[responsive][/responsive]In order to consciously consume, one must be able to readily identify what one is consuming. If a grocery shopper wants a bunch of bananas, he looks for them in the produce department, in their typical yellow jackets. This works because we know, at a glance, what makes something a “banana.”
So it goes in the magazine industry. Readers know as soon as they pick it up what constitutes a “magazine.” Digital magazine readers, on the other hand, are facing a tremendous learning curve. The mass of online content — sometimes replicated from print, sometimes curated entirely differently, sometimes not curated at all but simply streamed – is not readily identifiable as “magazine.”
So much so, in fact, that one digital content advocate has written a lengthy article to explain exactly what makes up the various types of digital magazines. It’s a well done and intelligent piece, but the very necessity of such a piece bolsters our opinion on how consumers view magazines.
“The greatest aspect relative to the use of the word magazine as part of a published brand name is that the publisher’s potential audience already understands the basic brand offering based on the connotation of the word magazine,” writes David Blankenship in the Advonte Media blog.

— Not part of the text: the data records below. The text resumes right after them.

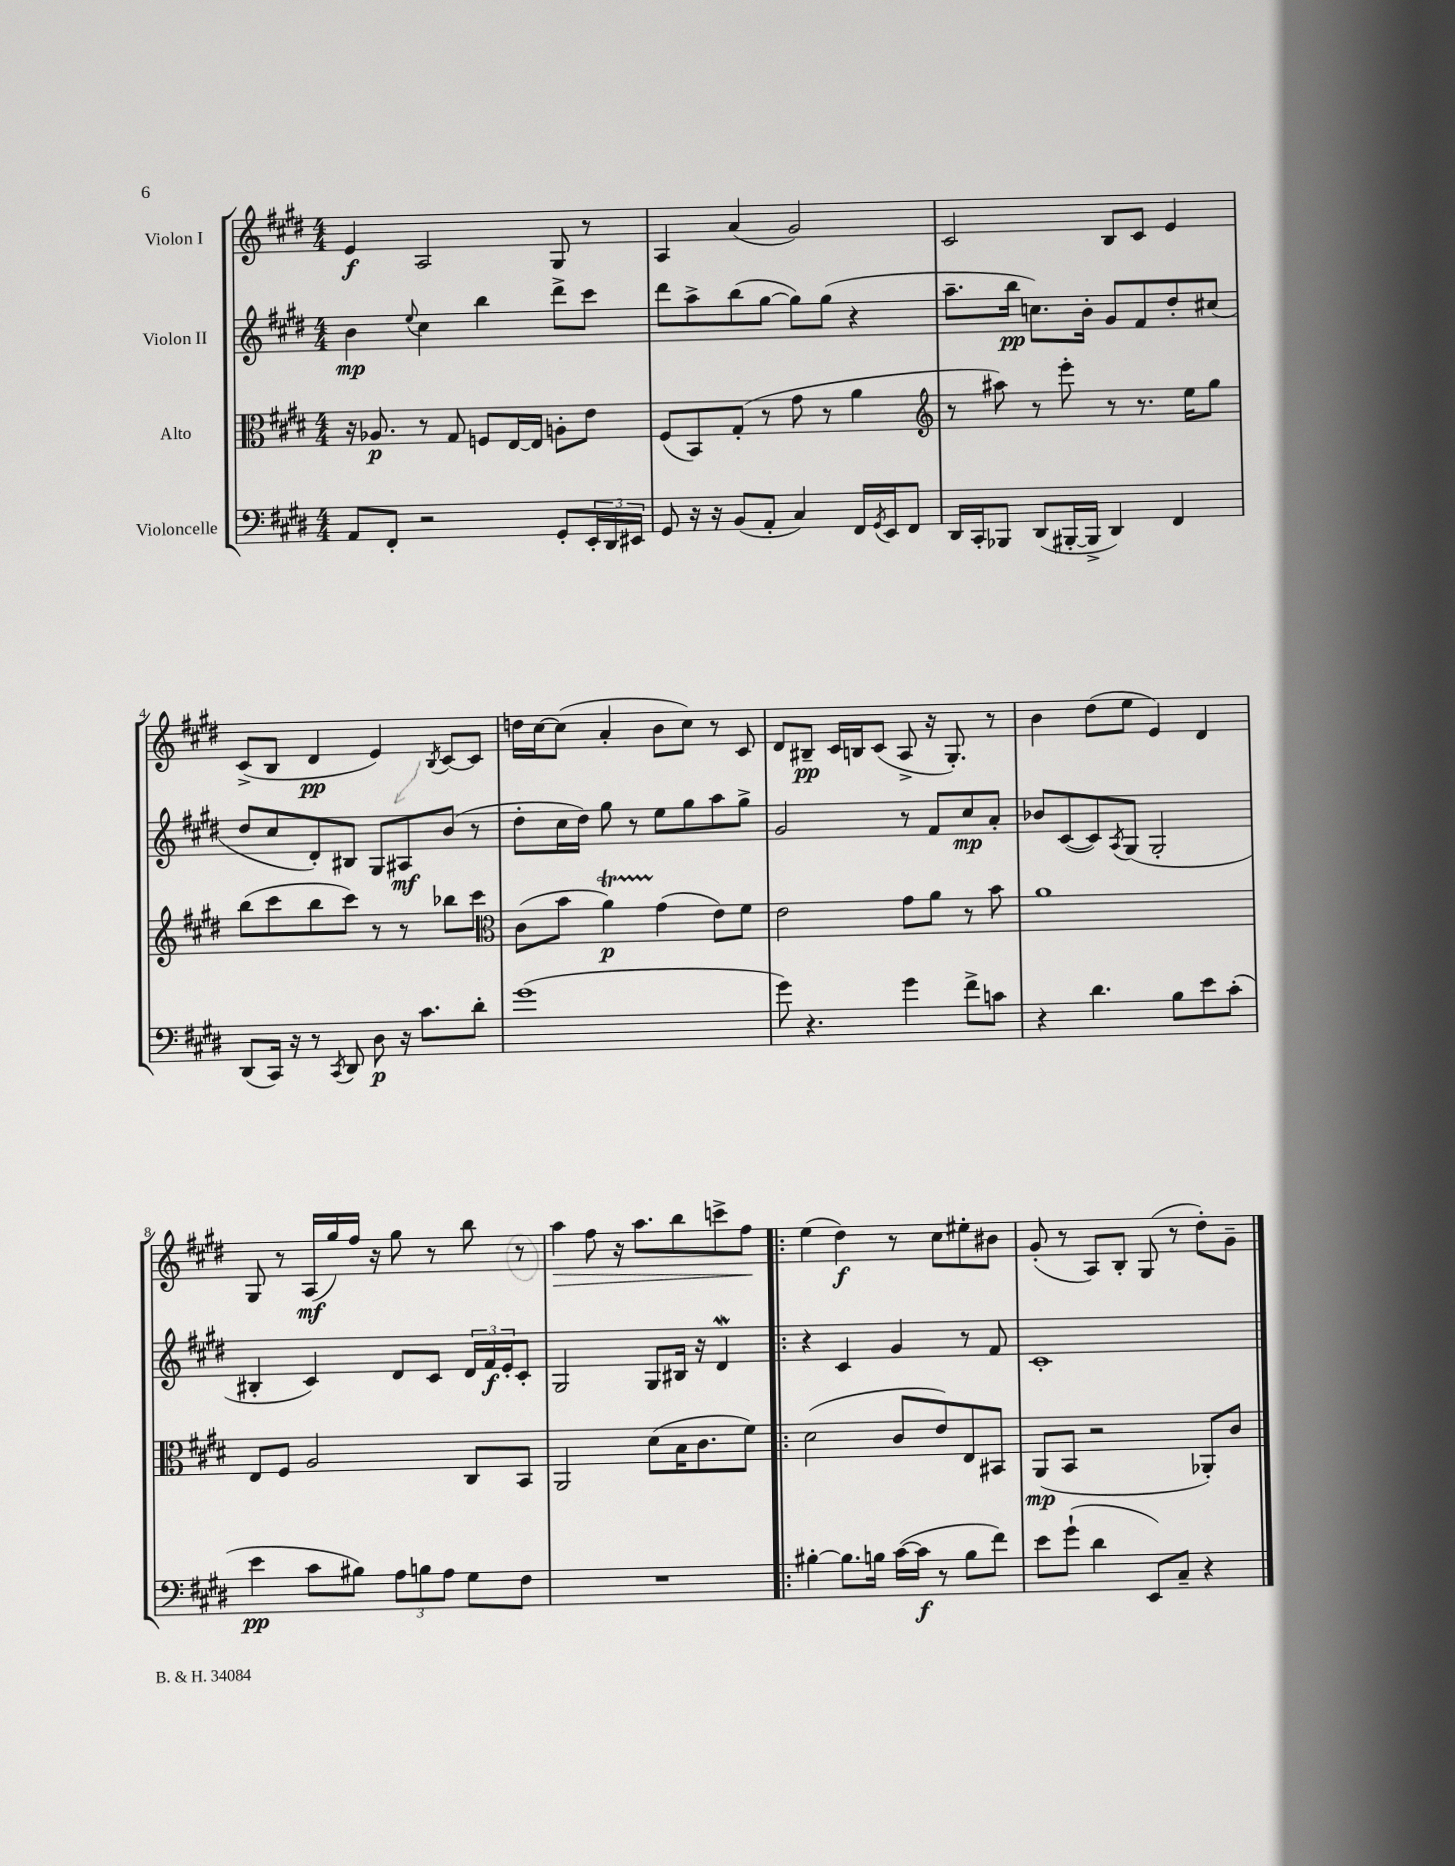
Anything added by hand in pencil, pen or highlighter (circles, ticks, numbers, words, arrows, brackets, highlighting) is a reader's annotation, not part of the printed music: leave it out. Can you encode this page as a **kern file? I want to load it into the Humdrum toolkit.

**kern	**kern	**kern	**kern
*staff4	*staff3	*staff2	*staff1
*clefF4	*clefC3	*clefG2	*clefG2
*k[f#c#g#d#]	*k[f#c#g#d#]	*k[f#c#g#d#]	*k[f#c#g#d#]
*M4/4	*M4/4	*M4/4	*M4/4
8AA	16r	4b	4e
.	8.A-	.	.
8FF#'	.	.	.
.	.	8qqee	.
2r	8r	4cc#	2A
.	8G#	.	.
.	8F	4bb	.
.	[16E	.	.
.	16E]	.	.
8GG#'	8A'	8ddd#^	8G#
24EE'	8e	8ccc#	8r
24DD#	.	.	.
24EE#	.	.	.
=	=	=	=
8GG#	(8F#	8ddd#	4A
16r	8BB)	8aa^	.
16r	.	.	.
(8BB	(8G#'	(8bb	(4a
8AA'	8r	[8gg#	.
4C#)	8g#	8gg#])	2g#)
.	8r	(8gg#	.
16FF#	4a	4r	.
8qGG#	.	.	.
16EE	.	.	.
8FF#	.	.	.
=	=	=	=
*	*clefG2	*	*
16DD#	8r	8.aa~	2c#
16CC#'	.	.	.
8BBB-	8aa#)	.	.
.	.	16bb	.
(8DD#	8r	8.cc)	.
[16BBB#'	8eee'	.	.
16BBB#^]	.	16b'	.
4DD#)	8r	8g#	8B
.	8.r	8f#	8c#
4FF#	.	8dd#'	4e
.	16ee	.	.
.	8gg#	(8cc#	.
=	=	=	=
(8DD#	(8bb	8dd#	(8c#^
16CC#)	8ccc#	8cc#	8B
16r	.	.	.
8r	8bb	8d#')	4d#
8qCC#	.	.	.
8DD#	8ccc#)	8B#	.
8D#	8r	8G#	4e)
16r	8r	8A#	.
8.c#	.	.	.
.	.	.	8qB
.	8bb-	(8b	[8c#
8d#'	8ccc#	8r	8c#]
=	=	=	=
*	*clefC3	*	*
(1g#	(8c#	8dd#'	16dd
.	.	.	[16cc#
.	8b	16cc#	(8cc#]
.	.	16dd#)	.
.	4a)	8gg#	4a'
.	.	8r	.
.	(4g#	8ee	8b
.	.	8gg#	8cc#)
.	8e)	8aa	8r
.	8f#	8gg#^	8c#
=	=	=	=
8g#)	2e	2g#	8d#
4.r	.	.	8B#~
.	.	.	16c#
.	.	.	16B
.	.	.	(8c#
4g#	8g#	8r	8A^
.	8a	8f#	16r
.	.	.	8.G#')
8f#^	8r	8cc#	.
8c	8b	8a'	8r
=	=	=	=
4r	1a	8b-	4b
.	.	([8c#	.
4.d#	.	8c#])	(8dd#
.	.	8qA	.
.	.	(8G#	8ee
.	.	2G#'	4e)
8B	.	.	.
8e	.	.	4d#
(8c#'	.	.	.
=	=	=	=
4e	8E	4B#'	8G#
.	8F#	.	8r
8c#	2A	4c#)	(16A
.	.	.	16gg#)
8B#)	.	.	16ff#
.	.	.	16r
12A	.	8d#	8gg#
12B	.	.	.
.	.	8c#	8r
12A	.	.	.
8G#	8C#	24d#	8bb
.	.	24f#	.
.	.	24e'	.
8F#	8BB	8c#'	8r
=	=	=	=
1r	2AA	2G#	4aa
.	.	.	8ff#
.	.	.	16r
.	.	.	8.aa
.	(8d#	8G#	.
.	16B	16B#	8bb
.	8.c#	16r	.
.	.	4d#	8ccc^
.	8f#)	.	8ff#
=!|:	=!|:	=!|:	=!|:
[4B#'	(2d#	4r	(4ee
8.B#]	.	4c#	4dd#)
16B	.	.	.
([16c#	8c#	4g#	8r
16c#]	.	.	.
8r	8e)	.	8cc#
8B	8E	8r	8ee#'
8f#)	8BB#	8f#	8b#
=	=	=	=
8e	(8AA	1c#'	(8g#'
(8g#`	8BB	.	8r
4d#	2r	.	8A)
.	.	.	8B'
8EE)	.	.	(8G#
8C#~	.	.	8r
4r	8AA-')	.	8dd#')
.	8c#	.	8g#~
==	==	==	==
*-	*-	*-	*-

(Stay with us – that point is key…the audience already understands the basic idea of the word “magazine.”)
“Consumers immediately visualize the historic traditional or even modern digital edition paginated format of a publication when the word “magazine” is used to identify the media brand,” he continues, noting that the magazine element of the brand “remains the iconic periodic content based deliverable and the magazine website is the key access point and hub of the brand.”

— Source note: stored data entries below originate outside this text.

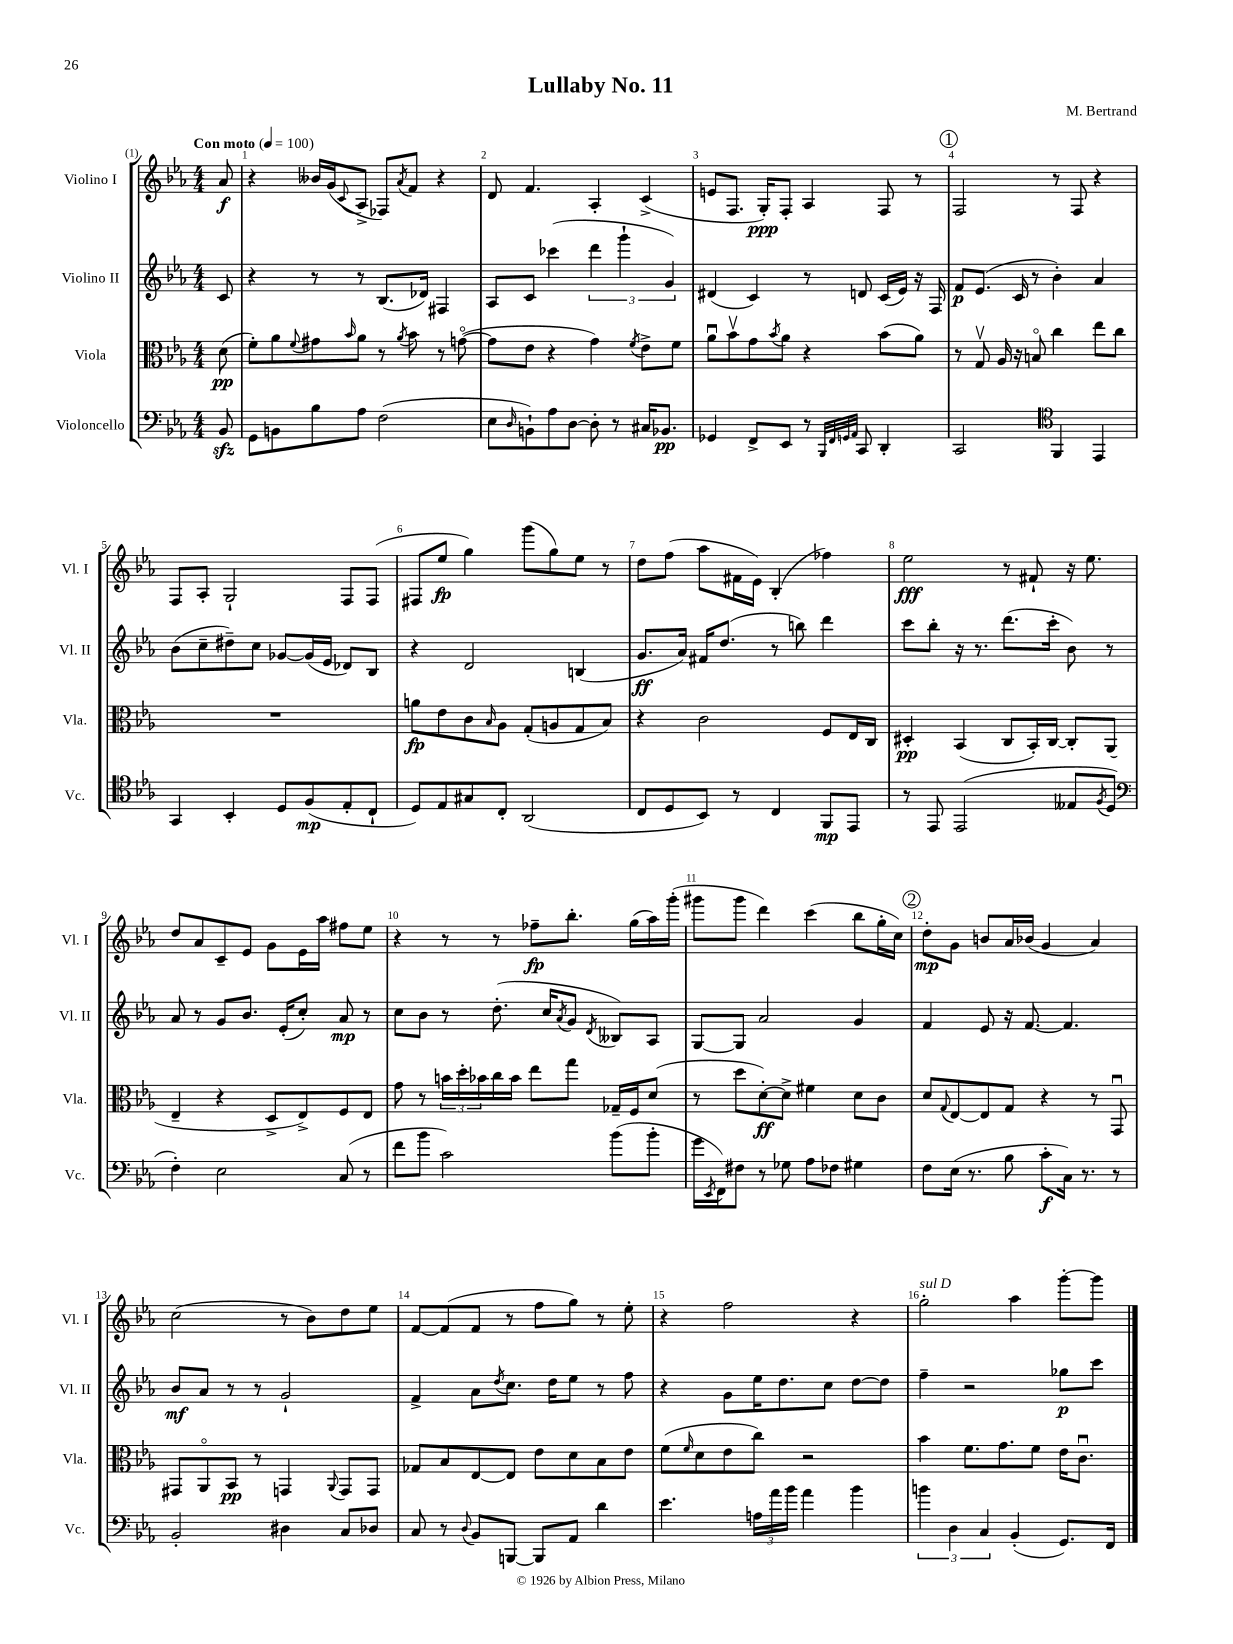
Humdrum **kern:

**kern	**kern	**kern	**kern
*staff4	*staff3	*staff2	*staff1
*clefF4	*clefC3	*clefG2	*clefG2
*k[b-e-a-]	*k[b-e-a-]	*k[b-e-a-]	*k[b-e-a-]
*M4/4	*M4/4	*M4/4	*M4/4
*MM100	*MM100	*MM100	*MM100
8BB-	(8d	8c	8a-
=	=	=	=
8GG	8f')	4r	4r
8BB	8a-	.	.
.	8qqf	.	.
8B-	8g#	8r	16b--
.	.	.	(16g
.	16qqb-	.	8qqc
8A-	8a-	8r	8A-^
(2F	8r	(8.B-	8F-)
.	8qa-	.	8qa-
.	8b-	.	8f
.	.	16d-)	.
.	8r	4F#	4r
.	([8go	.	.
=	=	=	=
8E-	8g]	8A-	8d
16qqD	.	.	.
8BB`)	8e-	8c	4.f
8A-	4r	(4ccc-	.
[8D	.	.	.
8D']	4g)	6ddd	4A-'
8r	.	.	.
.	.	6ggg`	.
.	8qf	.	.
16C#	8e-^	.	(4c^
8.BB-	.	.	.
.	.	6g)	.
.	8f	.	.
=	=	=	=
4GG-	8a-u	(4d#	8e
.	8b-v	.	8.F
8FF^	8g	4c)	.
.	.	.	16G')
.	8qb-	.	.
8EE-	8a-	.	8F'
8r	4r	8r	4A-
32qqBBB-	.	.	.
32qqFF	.	.	.
32qqGG	.	.	.
32qqAA-	.	.	.
8CC	.	8d	.
4DD'	(8b-	(16c	8F
.	.	16e-)	.
.	8a-)	16r	8r
.	.	16F	.
=	=	=	=
2CC	8r	8f	2F
.	8Gv	(8.e-	.
.	16A-	.	.
.	16r	16c	.
.	8Bo	8r	.
*clefC4	*	*	*
4FF	4cc	4b-')	8r
.	.	.	8F
4EE-	8ee-	4a-	4r
.	8cc	.	.
=	=	=	=
4GG	1r	(8b-	8F
.	.	8cc~	8A-'
4BB-'	.	8dd#~)	2G`
.	.	8cc	.
8D	.	[8g-	.
(8F	.	(16g-]	.
.	.	16e-	.
8E-'	.	8d-)	8F
8C`	.	8B-	(8F
=	=	=	=
8D)	8a	4r	8F#
8E-	8e-	.	8ee-
8G#	8c	2d	4gg)
.	16qqB-	.	.
8C'	8A-	.	.
(2AA-	(8G'	.	(8ggg
.	8A	.	8gg)
.	8G	(4B	8ee-
.	8B-)	.	8r
=	=	=	=
8C	4r	8.g	8dd
8D	.	.	(8ff
.	.	16a-)	.
8BB-)	2c	16f#	8aa-
.	.	(8.dd	.
8r	.	.	16f#
.	.	.	16e-)
4C	.	8r	(4B-'
.	.	8bb)	.
8FF	8F	4ddd	4ff-)
8EE-	16E-	.	.
.	16C	.	.
=	=	=	=
8r	4D#'	8ccc	2ee-
8EE-	.	8bb-'	.
(2EE-	(4BB-	16r	.
.	.	8.r	.
.	8C	(8.ddd	8r
.	16BB-')	.	8f#`
.	[16C	16ccc'	.
8E--	8C']	8b-)	16r
.	.	.	8.ee-
8qF	.	.	.
8D	(8AA-	8r	.
=	=	=	=
*clefF4	*	*	*
4F')	4E-~	8a-	8dd
.	.	8r	8a-
2E-	4r	8g	8c~
.	.	8.b-	8e-
.	8D^	.	8g
.	.	(16e-'	.
.	8E-^)	8cc')	16e-
.	.	.	16aa-
(8C	8F	8a-	8ff#
8r	8E-	8r	8ee-
=	=	=	=
8f	8g	8cc	4r
8b-	8r	8b-	.
2c)	24b	8r	8r
.	24dd'	.	.
.	24b-	.	.
.	16cc	(8.dd'	8r
.	16b-	.	.
.	8ee-	.	8ff-~
.	.	16cc	.
.	.	8qa-	.
.	8gg	8g	8.bb-'
.	.	8qd	.
(8b-	16G-~	8B--)	.
.	16F	.	(16gg
8b-'	(8d	8A-	16aa-)
.	.	.	(16ggg'
=	=	=	=
16g	8r	[8G	8ggg#
8qEE-	.	.	.
16FF)	.	.	.
8F#	8dd	8G]	8ggg#
8r	[8d')	2a-	4ddd)
8G-	8d^]	.	.
8A-	4f#	.	(4ccc
8F-	.	.	.
4G#	8d	4g	8bb-
.	8c	.	16gg'
.	.	.	16cc)
=	=	=	=
8F	8d	4f	8dd'
.	8qqG	.	.
(16E-	[8E-	.	8g
8.r	.	.	.
.	8E-]	8e-	8b
8B-	8G	16r	16a-
.	.	[8.f	(16b-
8c'	4r	.	4g
16C)	.	4.f]	.
8.r	.	.	.
.	8r	.	4a-)
8r	8GGu	.	.
=	=	=	=
2BB-'	8GG#	8b-	(2cc
.	8AA-o	8a-	.
.	8BB-	8r	.
.	8r	8r	.
4D#	4GG	2g`	8r
.	.	.	8b-)
.	8qqAA-	.	.
8C	8GG	.	8dd
8D-	8GG	.	8ee-
=	=	=	=
8C	8G-	4f^	[8f
8r	8B-	.	(8f]
8qqD	.	.	.
8BB-	[8E-	8a-	8f
.	.	8qdd	.
[8BBB	8E-]	8.cc	8r
8BBB]	8e-	.	8ff
.	.	16dd	.
8AA-	8d	8ee-	8gg)
4d	8B-	8r	8r
.	8e-	8ff	8ee-'
=	=	=	=
4.e-	(8f	4r	4r
.	16qqf	.	.
.	8d	.	.
.	8e-	8g	2ff
24A	8cc)	16ee-	.
24a-	.	.	.
.	.	8.dd	.
24b-	.	.	.
4a-	2r	.	.
.	.	8cc	.
4b-	.	[8dd	4r
.	.	8dd]	.
=	=	=	=
6b	4b-	4ff~	2gg'
6D	.	.	.
.	8.f	2r	.
6C	.	.	.
.	8.g	.	.
(4BB-'	.	.	4aa-
.	8f	.	.
8.GG)	16e-	8gg-	[8ggg'
.	8.cu	.	.
.	.	8ccc	8ggg]
16FF	.	.	.
==	==	==	==
*-	*-	*-	*-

Yet Blankenship goes on to assert that print will no longer be the defacto medium by which magazines are defined.
“The digital format will become the standard delivery format and structure for profitable mainstream business and consumer magazines. Thus, a digital magazine will be referred to simply as a ‘magazine’ in the same way ‘ebooks’ or ‘digital books’ will once again only need to be reference as “books” by default with digital becoming the format expectation within the next generation.”
He gives a lengthy, detailed analysis of digital magazines, digital replica editions, magazine apps (both first and third party) and online magazines. As I said earlier, it’s well done and intelligent, and yet the very idea that this definition is needed makes his “digital is the future of the magazine” point kind of moot.
If something is that difficult to explain, it’s not likely that consumers will be into buying those bananas. Consumer preferences still trend strongly toward print magazines, regardless of what the digital industry believes. And slumping digital sales figures seem to back this up.
Blankenship speaks passionately about his preference for “modern technology, new media, and digital innovation as a requirement for the prosperous future of the magazine publishing industry. I am admittedly biased toward a digital publishing future and I see many opportunities for digital publishing advancement for existing and new publishers.”
And he’s right in one regard, that publishers do need to understand and embrace digital content when and where it makes sense. The market is evolving, and some companies are seeing success with digital revenue models. Yet we can’t forget that this is a free market and consumers will make the final choice.
Yes, I’m a print evangelist. It says so right on my LinkedIn profile. And it’s not simply because it’s my living. Print is a vital and lasting part of any free society; it doesn’t break when the batteries die, and won’t disappear when the lights go out. It doesn’t defy definition, because it needs no further definition. Just like those bananas.